In order to test our approach in a primary human stem cell context to assure that the findings were not specific to transformed cancer cell lines, we used human CD34+ hematopoietic stem and progenitor cells (HSPCs), which are extensively utilized for ex vivo cell therapies.38 We first tested siRNA transient knockdown of FANCM in CD34+ HSPCs. We used nucleofection as the transfection method since it has been successfully applied to deliver the ribonucleoprotein (RNP) complex Cas9/sgRNA in these types of cells.39,40 Upon siRNA-FANCM nucleofection, we were able to detect an ∼70% reduction in FANCM gene expression in CD34+ HSPCs after 48 h (Figure 5A). However, the knockdown of the target genes was not as efficient when we used a triple siRNA treatment to simultaneously knock down FANCM, BLM, and RMI1 in HSPCs (Figure 5A). Next, we designed an experiment in which we combined the siRNA-FANCM nucleofection with an AAV-HR vector using a MOI of 500,000 (Figure 5B). For this experiment, we used a promoterless AAV6 vector containing the IL2RG cDNA (AAV6-IL2RG), which had been previously characterized in combination with CRISPR-Cas9 nuclease transfection.40 Anti-FANCM or scrambled control siRNAs were nucleofected into CD34+ HSPCs, and after 48 h the cells were transduced with the AAV6-IL2RG vector. Forty-eight hours after transduction, cells were analyzed for IL2RG cDNA integration by Droplet Digital PCR (ddPCR). CD34+ HSPCs from two different human umbilical cord blood male donors (donors 3 and 4) treated with siRNA against FANCM showed an ∼2.7- and ∼4.4-fold increase in the AAV-HR-mediated TI levels, respectively, compared to the siRNA-scramble control (Figure 5C). Importantly, the combinatorial treatment with the three different siRNAs targeting FANCM, BLM, and RMI1 did not result in a further increase of TI (∼2.4-fold in the cells from donor 4) when compared to the cells treated with a siRNA against FANCM only (Figure 5C, donor 4), perhaps due to less efficient siRNA knockdown using three siRNAs in the same transfection.
Discussion
There is a need to increase the efficiency of TI in different gene-targeting approaches in order to expand their application. In this study, we performed an unbiased genome-wide screen in human cells that resulted in the identification of proteins that repress the AAV-HR-mediated TI process possibly through different mechanisms. To our knowledge, this is the first time that inhibition of either FANCM or RMI1 protein levels has been shown to increase AAV-HR-mediated TI in mammalian cells.
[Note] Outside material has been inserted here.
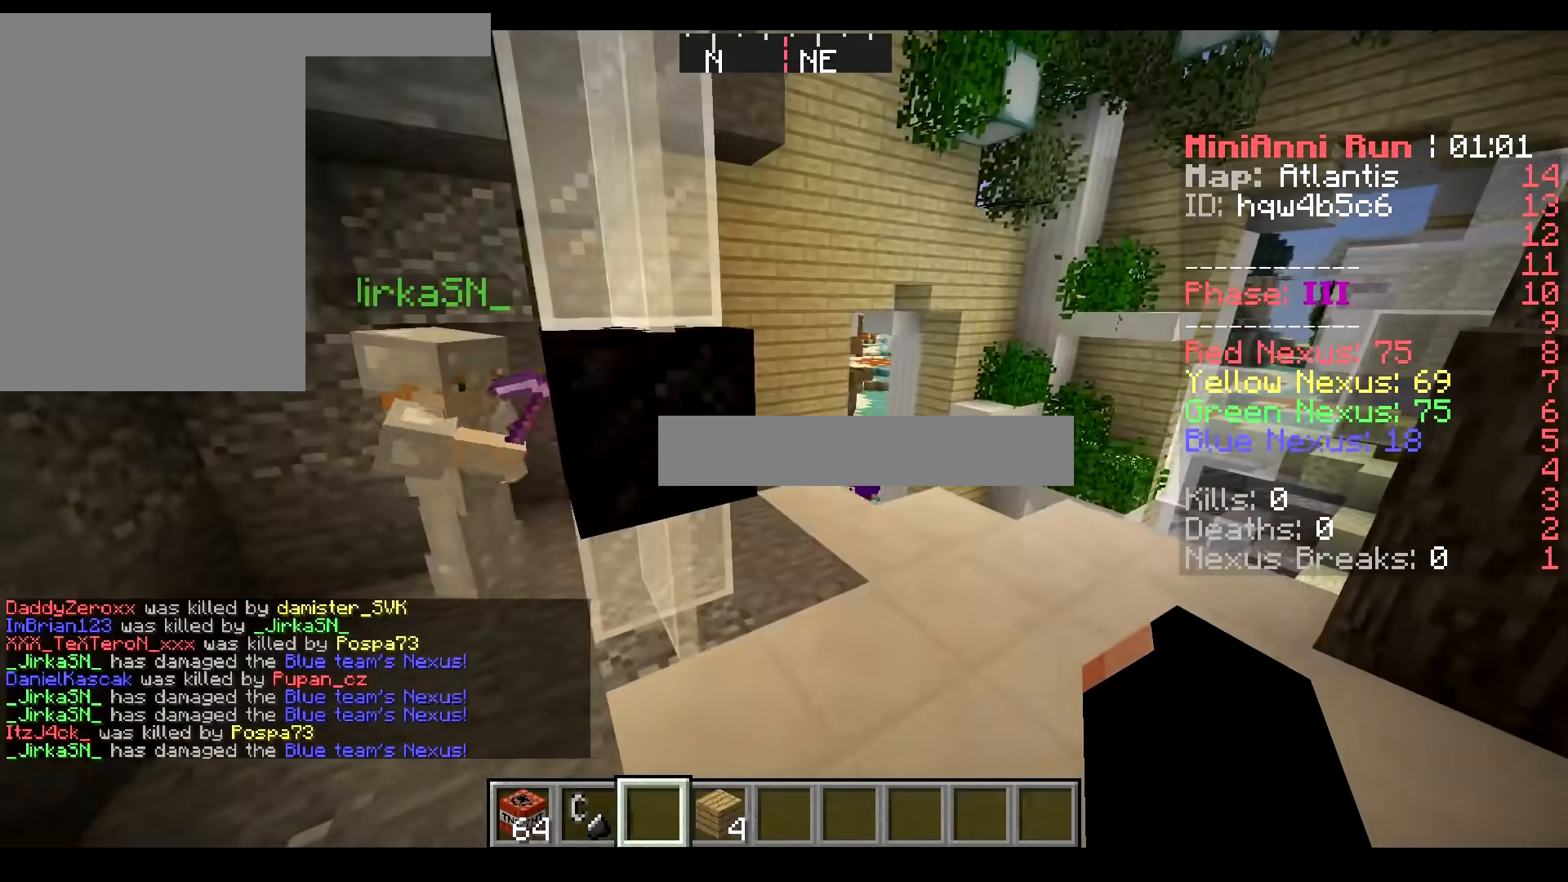
{"keys": [], "mouse": [], "events": [[83, "a", "down"], [267, "a", "up"]]}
FANCM is a large protein (2,048 aa), with different isoforms and domains, and the most highly conserved protein of the FA pathway. FANCM interacts with a number of different proteins and plays an important role in genome maintenance, such as repair of DNA crosslinks, prevention of sister chromatid exchanges, disruption of D-loops, prevention of chromosomal breakage, and repair of stalled DNA replication forks.41,42 In order to perform specific functions, such as binding to inter-strand crosslink DNA, FANCM recruits and interacts with two distinct complexes of the DNA repair machinery: the FA core and the BTR dissolvase complexes.43 BTR is a large protein complex that consists of BLM, TOP3α, and the RMI sub-complex (RMI1 and RMI2).44 This complex is also associated with genome maintenance, mainly operating on DNA structures resembling replication and recombination intermediates such as double-Holliday junctions, replication forks, and G-quadruplexes.45 It is known that RMI1 and RMI2 physically anchor the BTR complex to FANCM, and impairment of this interaction has been shown to result in genome instability by compromising the complex’s ability to dissociate mobile D-loops and thus increasing sister chromatid exchange events.43,46, 47, 48, 49 The HR process is complex, and different pathways and proteins can be exploited for DNA repair, such as break-induced replication, double-Holliday junction, and synthesis-dependent strand annealing. As shown in this study, the inhibition of FANCM in association with two proteins of the BTR complex further enhanced the levels of AAV-HR-mediated TI, suggesting that they are involved in two different pathways. In addition, the observation that cells deficient in these proteins have distinct phenotypes supports the hypothesis that these proteins are not redundant and may act in different cellular processes. Importantly, we speculate that higher levels of TI may be obtained in primary cells by optimizing siRNA and vector delivery in order to achieve more efficient knockdown and template availability, respectively.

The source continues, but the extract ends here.